◆ INSTRUCTIONS FOR THE TASK
Reproduce the following data exactly, minus any images.

◆ SUPPLIED MATERIAL

※

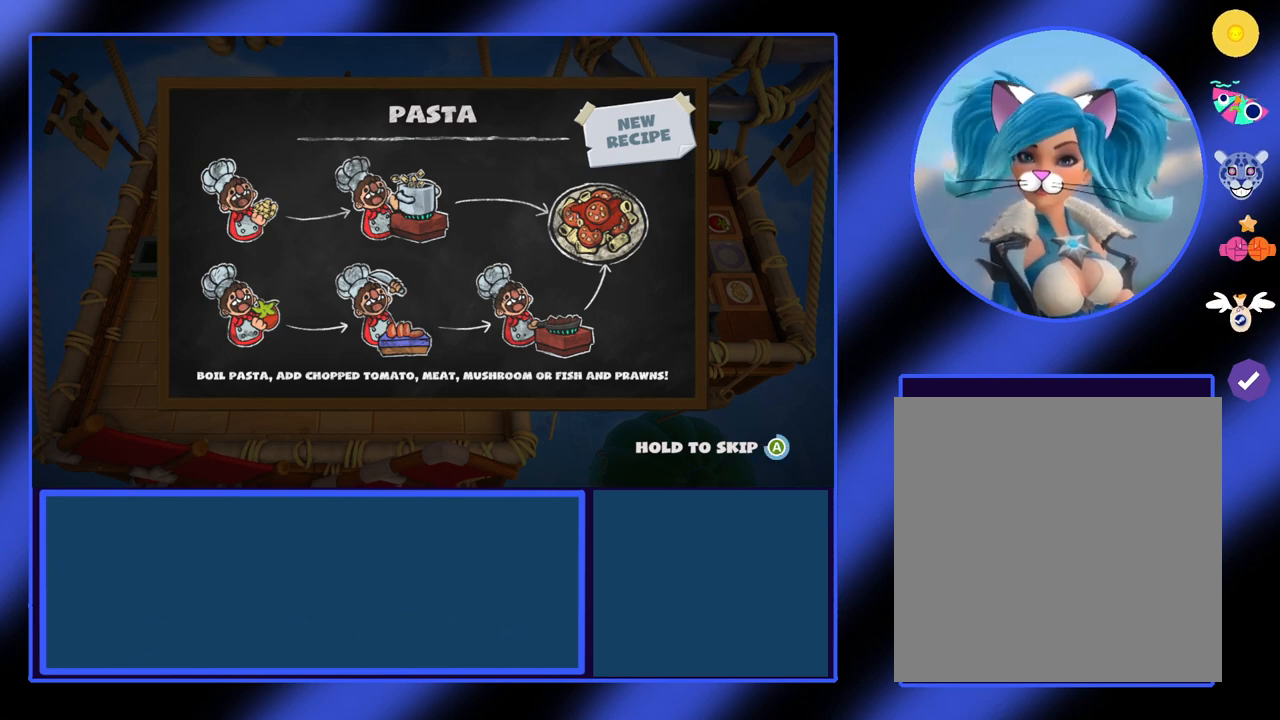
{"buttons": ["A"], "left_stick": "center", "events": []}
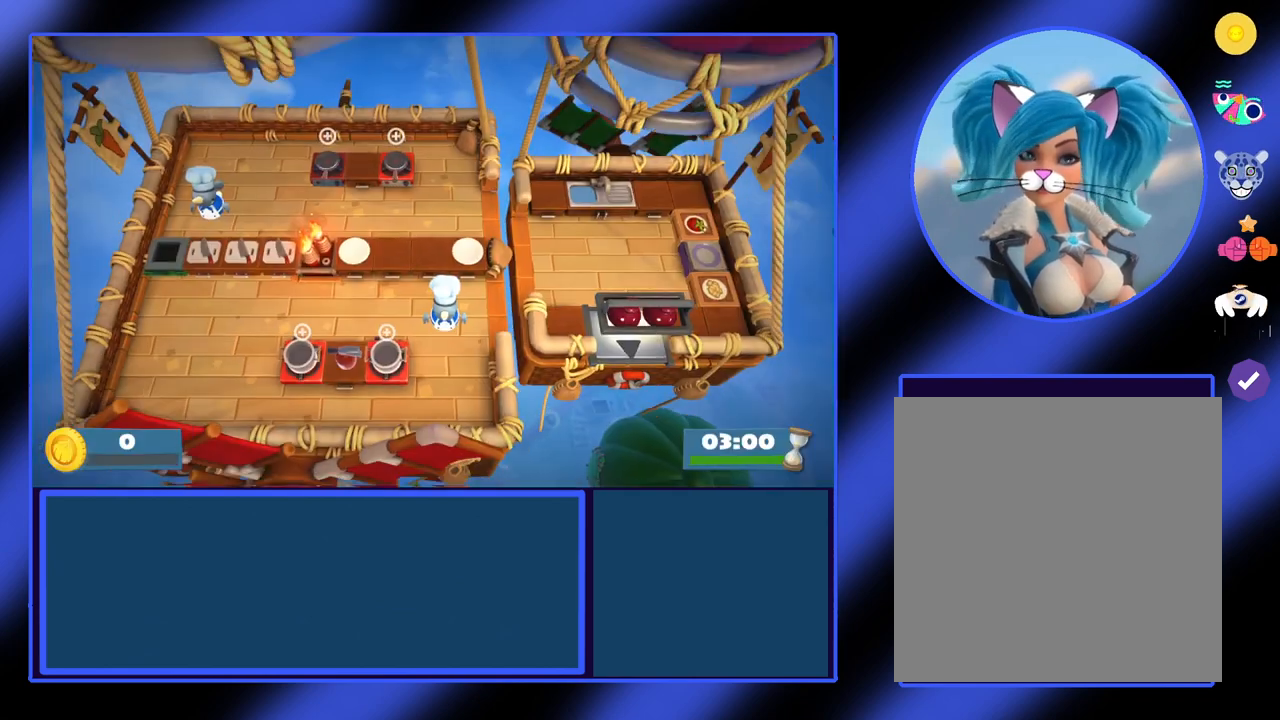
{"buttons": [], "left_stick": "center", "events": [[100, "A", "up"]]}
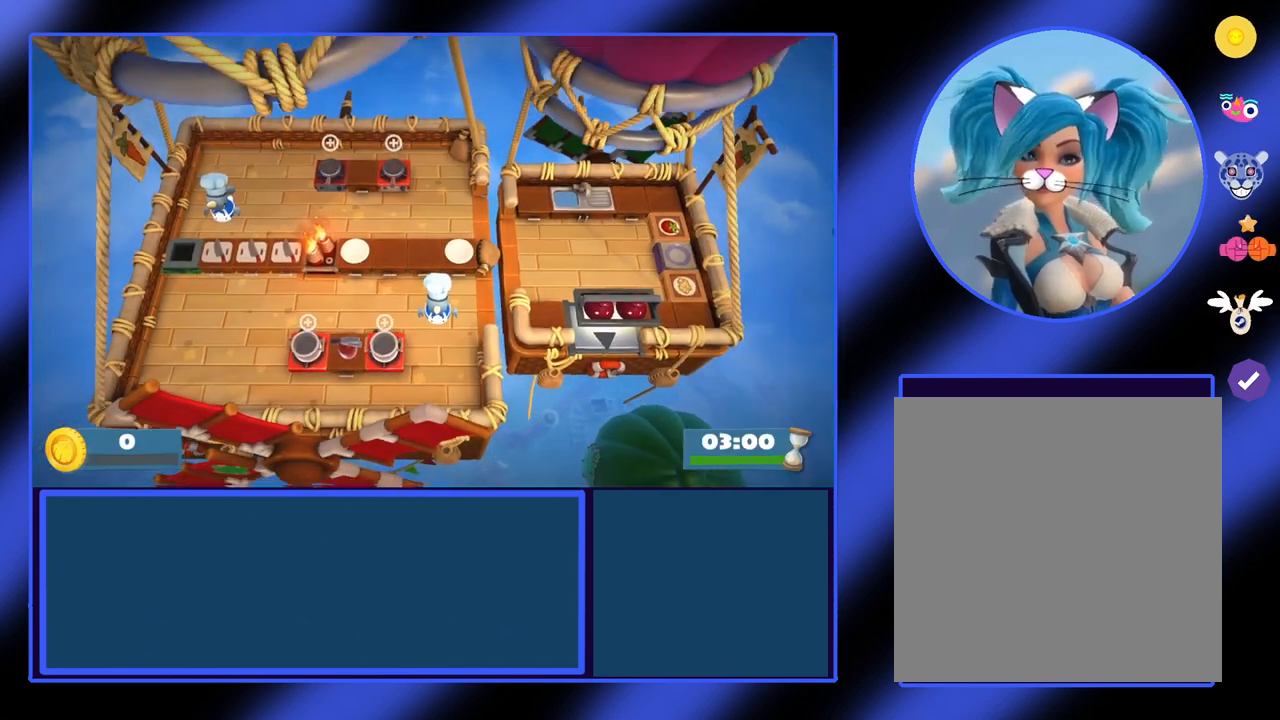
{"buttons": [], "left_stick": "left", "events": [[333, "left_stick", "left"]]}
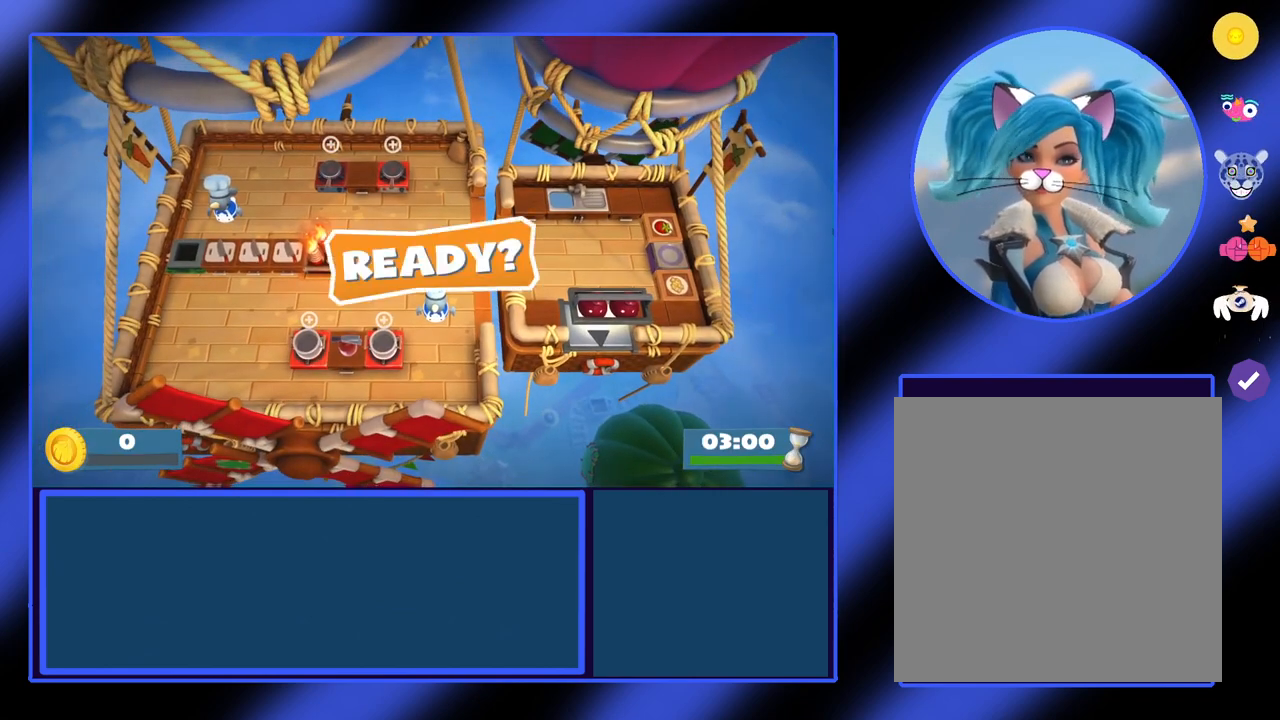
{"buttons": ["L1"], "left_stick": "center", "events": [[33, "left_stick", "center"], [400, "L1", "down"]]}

※

◆ WRITTEN RESPONSE
{"buttons": ["A"], "left_stick": "center", "events": []}
{"buttons": [], "left_stick": "center", "events": [[100, "A", "up"]]}
{"buttons": [], "left_stick": "left", "events": [[333, "left_stick", "left"]]}
{"buttons": ["L1"], "left_stick": "center", "events": [[33, "left_stick", "center"], [400, "L1", "down"]]}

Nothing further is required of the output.